With my first book, I walked the whole road a beginner walks, and I paid for every single service: editing, proofreading, layout, cover design, translation into English.
While I was writing my second book, my husband built a service, editroast.com, where you can get all of that done without extra cost. To test it, we uploaded the manuscript, and I got back editorial and proofreading notes in an easy-to-understand format. It flagged the exact chapters and specific spots right away. I did three rounds of these corrections. Every time, there was something to fix — I kept combing through the text paragraph by paragraph, again and again. Once the service's editors marked my manuscript as 92% ready, I stopped. Why not 100%, right? Because my eye had gone numb to it. It was a finished book at that point, and I wanted people to read it as soon as possible. Because perfect is the enemy of good. Sometimes you have to embrace a bit of deliberate "good enough" and put it out there as it is. There's no such thing as perfect — there will always be something you want to fix. I didn't want to fix forever. I wanted feedback from readers.

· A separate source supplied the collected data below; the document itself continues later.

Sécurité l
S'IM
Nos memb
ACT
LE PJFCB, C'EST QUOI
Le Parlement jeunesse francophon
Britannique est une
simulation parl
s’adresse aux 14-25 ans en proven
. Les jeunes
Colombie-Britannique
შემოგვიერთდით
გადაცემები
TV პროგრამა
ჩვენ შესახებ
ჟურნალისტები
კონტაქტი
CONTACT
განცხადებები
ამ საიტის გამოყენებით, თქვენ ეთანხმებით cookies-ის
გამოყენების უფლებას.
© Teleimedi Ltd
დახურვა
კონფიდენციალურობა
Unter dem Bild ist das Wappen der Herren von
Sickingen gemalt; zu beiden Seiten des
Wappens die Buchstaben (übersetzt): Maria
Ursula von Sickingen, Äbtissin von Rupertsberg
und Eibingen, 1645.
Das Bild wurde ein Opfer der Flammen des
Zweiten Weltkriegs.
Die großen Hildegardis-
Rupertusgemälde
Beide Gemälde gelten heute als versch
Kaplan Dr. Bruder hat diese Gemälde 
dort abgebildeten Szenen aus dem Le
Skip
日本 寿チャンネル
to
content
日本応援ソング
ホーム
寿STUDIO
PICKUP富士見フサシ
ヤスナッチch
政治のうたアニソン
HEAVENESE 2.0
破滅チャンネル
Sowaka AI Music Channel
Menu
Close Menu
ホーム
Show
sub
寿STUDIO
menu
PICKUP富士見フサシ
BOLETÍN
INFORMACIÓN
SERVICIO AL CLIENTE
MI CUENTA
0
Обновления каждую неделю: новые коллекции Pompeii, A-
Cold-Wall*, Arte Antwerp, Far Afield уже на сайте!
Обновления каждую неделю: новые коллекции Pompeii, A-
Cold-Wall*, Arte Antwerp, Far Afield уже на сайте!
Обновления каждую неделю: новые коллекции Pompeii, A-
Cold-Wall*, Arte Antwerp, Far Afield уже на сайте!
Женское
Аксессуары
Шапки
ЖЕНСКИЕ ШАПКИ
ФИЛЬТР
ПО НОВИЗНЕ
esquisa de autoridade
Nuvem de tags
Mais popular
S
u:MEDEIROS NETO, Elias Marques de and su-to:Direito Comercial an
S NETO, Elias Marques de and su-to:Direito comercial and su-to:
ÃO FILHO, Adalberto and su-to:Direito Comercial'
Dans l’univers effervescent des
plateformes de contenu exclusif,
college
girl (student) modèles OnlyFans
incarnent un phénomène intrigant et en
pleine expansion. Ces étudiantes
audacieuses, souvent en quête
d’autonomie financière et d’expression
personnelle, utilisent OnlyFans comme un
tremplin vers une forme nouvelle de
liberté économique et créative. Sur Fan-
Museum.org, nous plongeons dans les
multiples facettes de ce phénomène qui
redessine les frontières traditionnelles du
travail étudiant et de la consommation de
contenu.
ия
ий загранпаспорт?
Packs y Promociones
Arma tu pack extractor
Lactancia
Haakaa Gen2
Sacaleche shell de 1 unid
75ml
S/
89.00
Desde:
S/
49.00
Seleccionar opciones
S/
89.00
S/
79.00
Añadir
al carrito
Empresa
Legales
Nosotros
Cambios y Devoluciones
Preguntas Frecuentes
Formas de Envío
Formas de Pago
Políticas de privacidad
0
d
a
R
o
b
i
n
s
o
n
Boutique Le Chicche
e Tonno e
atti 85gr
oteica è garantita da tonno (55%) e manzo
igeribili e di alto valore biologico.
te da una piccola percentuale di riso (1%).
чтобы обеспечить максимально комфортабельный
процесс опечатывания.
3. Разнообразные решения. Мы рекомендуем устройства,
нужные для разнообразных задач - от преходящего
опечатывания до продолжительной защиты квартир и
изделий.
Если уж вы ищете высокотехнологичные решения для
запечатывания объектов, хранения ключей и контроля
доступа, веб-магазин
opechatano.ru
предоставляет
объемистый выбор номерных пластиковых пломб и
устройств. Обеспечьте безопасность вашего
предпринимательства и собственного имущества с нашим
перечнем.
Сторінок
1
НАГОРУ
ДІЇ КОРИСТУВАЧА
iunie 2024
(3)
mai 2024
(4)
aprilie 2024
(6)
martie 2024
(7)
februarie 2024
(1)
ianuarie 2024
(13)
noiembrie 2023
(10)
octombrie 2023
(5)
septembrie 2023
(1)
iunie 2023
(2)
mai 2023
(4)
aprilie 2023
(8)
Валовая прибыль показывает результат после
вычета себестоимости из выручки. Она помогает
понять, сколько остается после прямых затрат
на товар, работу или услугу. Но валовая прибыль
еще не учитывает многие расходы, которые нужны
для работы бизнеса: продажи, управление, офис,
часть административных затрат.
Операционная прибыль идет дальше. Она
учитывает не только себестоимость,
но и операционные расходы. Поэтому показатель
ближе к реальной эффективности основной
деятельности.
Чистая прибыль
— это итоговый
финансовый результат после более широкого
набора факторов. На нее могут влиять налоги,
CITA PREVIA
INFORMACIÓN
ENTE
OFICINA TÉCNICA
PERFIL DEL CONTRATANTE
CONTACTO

After all that intense work, I got curious what the service's editors would say about my first book. I knew, of course, that there was work to be done there, but I didn't expect it to be this much. Three full rounds again. After the first one, I deleted whole paragraphs without a second thought, rewrote the foreword, and added new chapters. I spent two days on one chapter alone — about 15 hours. But how it came alive! I went through every single line, three times over. I'm proud of myself, honestly!
A hundred, two hundred, a million percent — if a service like this had existed when I wrote my first book, I would have saved a ton of money and time. What took just a week (granted, without straightening my back once) when I worked on my second book on my own took four months when I worked with people on the first one. Waiting in line for an editor to free up, then working with them (only two rounds), then proofreading, and layout — that was a whole separate saga.
This service works for every writer, without exception. If a writer is going the self-publishing route, they carry a big responsibility to the reader for the completeness of the narrative, the continuity of the storylines, and correct grammar. The service is impartial and cold-blooded in assessing a manuscript — and once a writer fixes every flaw it finds, they end up with a finished book.
If a writer plans to find a publisher and sends the manuscript there, sure, you can hope the editor who starts reading it will make some allowance for the fact that it's not a finished book yet and publishing-house editing still lies ahead. But it's certain that if the manuscript is full of grammar mistakes and the storylines wander, the editor won't keep reading — no matter how brilliant the writer is. Not because the writer is bad or the editor is picky, but because a publishing house is a business. Odds are, the editor will just pick up another manuscript from the hundred others in the same genre.
I'll go further. This service works for a publishing-house editor too, or an independent one. It takes on all the dirty work: verbal tics, repetitions, clichés and worn-out metaphors, unresolved storylines, grammar, spelling, punctuation, style, factual accuracy... Can you imagine? The editor no longer has to clean out the Augean stables of contemporary literature by hand. They get a personal assistant.